● What the exercise asks: Number of lines with "thumb" in the data: give that figure by itself.
***** Exercise material *****
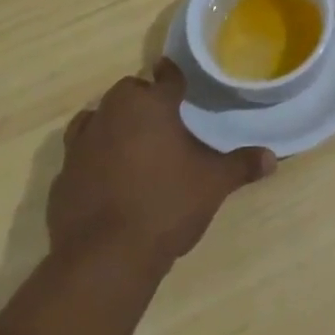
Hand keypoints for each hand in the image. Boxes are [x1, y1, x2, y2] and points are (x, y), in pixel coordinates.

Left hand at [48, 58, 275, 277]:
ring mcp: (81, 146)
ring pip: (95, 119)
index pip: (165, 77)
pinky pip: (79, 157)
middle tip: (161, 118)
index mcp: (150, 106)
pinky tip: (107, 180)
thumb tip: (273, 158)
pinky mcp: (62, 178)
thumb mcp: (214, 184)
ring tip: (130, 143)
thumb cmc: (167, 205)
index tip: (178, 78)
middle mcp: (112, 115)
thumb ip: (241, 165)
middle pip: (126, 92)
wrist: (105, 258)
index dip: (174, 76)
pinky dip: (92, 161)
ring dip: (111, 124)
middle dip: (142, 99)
*****
***** Exercise material *****
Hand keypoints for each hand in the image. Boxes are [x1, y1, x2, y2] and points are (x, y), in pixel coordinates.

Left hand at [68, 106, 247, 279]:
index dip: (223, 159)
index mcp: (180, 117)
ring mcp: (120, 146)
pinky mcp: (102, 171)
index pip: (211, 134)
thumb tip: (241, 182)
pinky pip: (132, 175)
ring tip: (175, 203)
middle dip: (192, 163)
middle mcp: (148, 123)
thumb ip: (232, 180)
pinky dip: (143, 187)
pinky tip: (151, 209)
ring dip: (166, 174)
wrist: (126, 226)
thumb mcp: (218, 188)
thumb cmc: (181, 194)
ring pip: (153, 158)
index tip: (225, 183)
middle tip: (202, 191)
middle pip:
*****
● Response to the task: 8